30: I heard a snippet of a radio programme in which an older person was being interviewed and the subject of loneliness among the elderly came up. The interviewee suggested that while lots of attention has been paid to loneliness recently, too little has been paid to the loss of solitude for many other older people, such as those in care homes. I’d never heard that point made before, and I suspect it will stick with me: solitude is something very important to me.
I usually try to avoid ‘grumpy’ columns in magazines. As a general rule, they are not very interesting and are not nearly as funny as the author intends. Turning a ‘moan’ into interesting writing is a tricky skill to pull off.
Some companies seem to revel in redundancy. In the railway world Amtrak is the champion of verbosity. Recorded announcements on its trains proclaim the arrival of each station with a peroration ending in a request to “please take this time to look about you and collect your bags”, as though the majority of passengers were otherwise likely to canter off the train in a spiritual ecstasy, leaving their material possessions in their wake.
This complaint touched a nerve. When I was commuting to London on a weekly basis a few years ago, there was one particular train guard whose name became lodged in my memory, so annoying were his announcements. His tone tended to convey a weary sense of superiority: it was with some mild irritation that he reminded passengers to check that their tickets were valid for this particular service, as though only a moron could be confused. He spoke extremely slowly, as though he had been told in training not to speak too fast and had overcorrected. And, most irritatingly of all, he seeemed intent on lengthening every announcement to the greatest possible extent by including superfluous words.
Peterborough would never be the ‘next stop’; it would inevitably be ‘the next station stop at which our service will be calling this morning’. Passengers should not merely content themselves with ‘reading the displayed safety instructions’; rather they should ‘be sure to fully familiarise themselves with the safety information cards displayed on the walls of the vestibules at the end of every carriage on board this service’. Customers should not simply ‘have tickets ready for inspection’; they should ‘be aware that a full ticket check will now take place in all coaches, starting from Coach B at the front of the train, and ensure that they have all tickets, travel documents and railcards to hand both at their seat and when moving around the train.’

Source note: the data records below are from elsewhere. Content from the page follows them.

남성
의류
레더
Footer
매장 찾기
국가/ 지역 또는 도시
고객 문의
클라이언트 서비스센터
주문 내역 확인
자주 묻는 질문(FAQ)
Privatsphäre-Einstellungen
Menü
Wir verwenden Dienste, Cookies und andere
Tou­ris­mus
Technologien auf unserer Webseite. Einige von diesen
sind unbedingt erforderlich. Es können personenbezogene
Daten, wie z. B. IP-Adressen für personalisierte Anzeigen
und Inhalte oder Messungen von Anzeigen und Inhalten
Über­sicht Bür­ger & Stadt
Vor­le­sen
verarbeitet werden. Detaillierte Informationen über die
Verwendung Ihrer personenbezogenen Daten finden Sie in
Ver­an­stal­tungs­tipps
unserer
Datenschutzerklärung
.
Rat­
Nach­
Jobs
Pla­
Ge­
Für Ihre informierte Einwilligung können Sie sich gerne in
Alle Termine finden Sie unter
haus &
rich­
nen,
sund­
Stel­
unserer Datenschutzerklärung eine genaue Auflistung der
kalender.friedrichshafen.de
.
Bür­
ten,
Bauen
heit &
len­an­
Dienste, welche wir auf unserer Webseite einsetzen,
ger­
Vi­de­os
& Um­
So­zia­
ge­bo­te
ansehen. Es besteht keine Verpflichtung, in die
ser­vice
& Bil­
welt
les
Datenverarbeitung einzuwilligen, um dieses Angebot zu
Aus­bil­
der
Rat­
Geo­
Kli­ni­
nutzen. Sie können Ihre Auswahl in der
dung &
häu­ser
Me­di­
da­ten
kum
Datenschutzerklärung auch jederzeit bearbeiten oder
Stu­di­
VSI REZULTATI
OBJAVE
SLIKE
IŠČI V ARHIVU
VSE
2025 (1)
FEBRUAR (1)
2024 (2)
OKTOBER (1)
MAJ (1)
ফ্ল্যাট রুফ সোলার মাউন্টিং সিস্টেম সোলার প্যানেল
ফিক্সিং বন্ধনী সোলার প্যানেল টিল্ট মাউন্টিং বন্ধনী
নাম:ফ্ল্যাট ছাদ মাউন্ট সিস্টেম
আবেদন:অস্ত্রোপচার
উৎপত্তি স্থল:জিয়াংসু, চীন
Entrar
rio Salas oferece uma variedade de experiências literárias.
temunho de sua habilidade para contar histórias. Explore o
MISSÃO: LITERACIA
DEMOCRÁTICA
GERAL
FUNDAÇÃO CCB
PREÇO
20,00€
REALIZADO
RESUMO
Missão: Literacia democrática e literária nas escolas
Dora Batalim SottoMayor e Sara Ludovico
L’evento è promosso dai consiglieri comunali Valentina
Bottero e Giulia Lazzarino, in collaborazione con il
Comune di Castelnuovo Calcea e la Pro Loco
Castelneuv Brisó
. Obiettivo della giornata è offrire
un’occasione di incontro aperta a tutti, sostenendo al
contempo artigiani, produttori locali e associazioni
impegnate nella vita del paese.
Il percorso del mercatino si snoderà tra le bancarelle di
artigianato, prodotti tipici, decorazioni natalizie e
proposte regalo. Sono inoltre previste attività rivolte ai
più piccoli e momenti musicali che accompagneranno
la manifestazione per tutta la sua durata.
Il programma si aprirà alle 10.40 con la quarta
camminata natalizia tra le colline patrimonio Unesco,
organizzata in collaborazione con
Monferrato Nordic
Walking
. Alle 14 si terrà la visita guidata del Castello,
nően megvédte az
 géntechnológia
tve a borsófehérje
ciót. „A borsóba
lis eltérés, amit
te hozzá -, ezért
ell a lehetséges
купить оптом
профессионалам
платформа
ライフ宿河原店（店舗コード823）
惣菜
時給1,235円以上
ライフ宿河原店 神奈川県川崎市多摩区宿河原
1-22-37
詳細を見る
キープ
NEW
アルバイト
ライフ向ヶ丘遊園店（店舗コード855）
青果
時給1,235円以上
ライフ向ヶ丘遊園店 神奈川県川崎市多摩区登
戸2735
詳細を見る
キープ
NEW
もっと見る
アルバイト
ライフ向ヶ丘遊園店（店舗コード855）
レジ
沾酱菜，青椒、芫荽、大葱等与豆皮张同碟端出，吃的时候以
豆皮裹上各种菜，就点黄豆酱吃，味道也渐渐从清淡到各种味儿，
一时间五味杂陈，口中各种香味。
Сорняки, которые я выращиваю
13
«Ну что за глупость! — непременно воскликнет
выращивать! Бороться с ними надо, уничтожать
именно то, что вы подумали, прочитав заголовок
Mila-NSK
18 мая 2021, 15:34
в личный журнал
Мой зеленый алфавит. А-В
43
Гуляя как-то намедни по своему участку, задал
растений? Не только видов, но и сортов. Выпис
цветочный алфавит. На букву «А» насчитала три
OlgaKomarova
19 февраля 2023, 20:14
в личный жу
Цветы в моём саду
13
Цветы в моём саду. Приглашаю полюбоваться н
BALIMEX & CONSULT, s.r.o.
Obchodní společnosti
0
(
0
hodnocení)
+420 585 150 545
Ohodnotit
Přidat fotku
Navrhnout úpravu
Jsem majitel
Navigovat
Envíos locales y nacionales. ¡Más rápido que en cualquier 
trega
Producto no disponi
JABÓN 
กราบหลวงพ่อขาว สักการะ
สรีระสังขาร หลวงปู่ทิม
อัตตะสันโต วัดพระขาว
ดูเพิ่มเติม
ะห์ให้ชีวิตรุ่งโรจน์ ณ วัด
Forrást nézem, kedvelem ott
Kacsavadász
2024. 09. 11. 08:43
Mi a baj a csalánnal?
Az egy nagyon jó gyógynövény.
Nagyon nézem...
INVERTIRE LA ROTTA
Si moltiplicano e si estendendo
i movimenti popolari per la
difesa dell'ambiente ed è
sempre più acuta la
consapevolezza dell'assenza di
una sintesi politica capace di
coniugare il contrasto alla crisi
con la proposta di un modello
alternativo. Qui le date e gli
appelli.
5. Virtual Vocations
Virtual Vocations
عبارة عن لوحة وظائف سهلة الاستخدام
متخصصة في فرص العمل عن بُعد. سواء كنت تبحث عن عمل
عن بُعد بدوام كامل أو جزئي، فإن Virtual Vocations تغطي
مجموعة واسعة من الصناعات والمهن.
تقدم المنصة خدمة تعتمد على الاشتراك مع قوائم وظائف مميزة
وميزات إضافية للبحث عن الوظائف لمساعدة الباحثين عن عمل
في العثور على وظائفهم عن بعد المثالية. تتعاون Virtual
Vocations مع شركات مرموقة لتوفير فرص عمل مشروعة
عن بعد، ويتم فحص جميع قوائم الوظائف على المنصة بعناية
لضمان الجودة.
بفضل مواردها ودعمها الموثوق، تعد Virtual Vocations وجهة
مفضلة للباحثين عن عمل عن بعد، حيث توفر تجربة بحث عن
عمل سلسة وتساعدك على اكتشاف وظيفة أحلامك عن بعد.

The verbosity was almost too much to bear. So while I disagree with Adrian’s preference for not knowing the names of service workers and wearing headphones through safety demonstrations on aircraft, I find it hard not to have a little sympathy with his complaints about excessively loquacious train guards.
As an aside, on a recent train journey, the guard issued the typical reminder that passengers should “take all of their personal belongings with them”. Somebody loudly responded that this wasn’t practical, as most of their personal belongings were at home rather than on a train. I’ll laughed quite loudly, despite myself.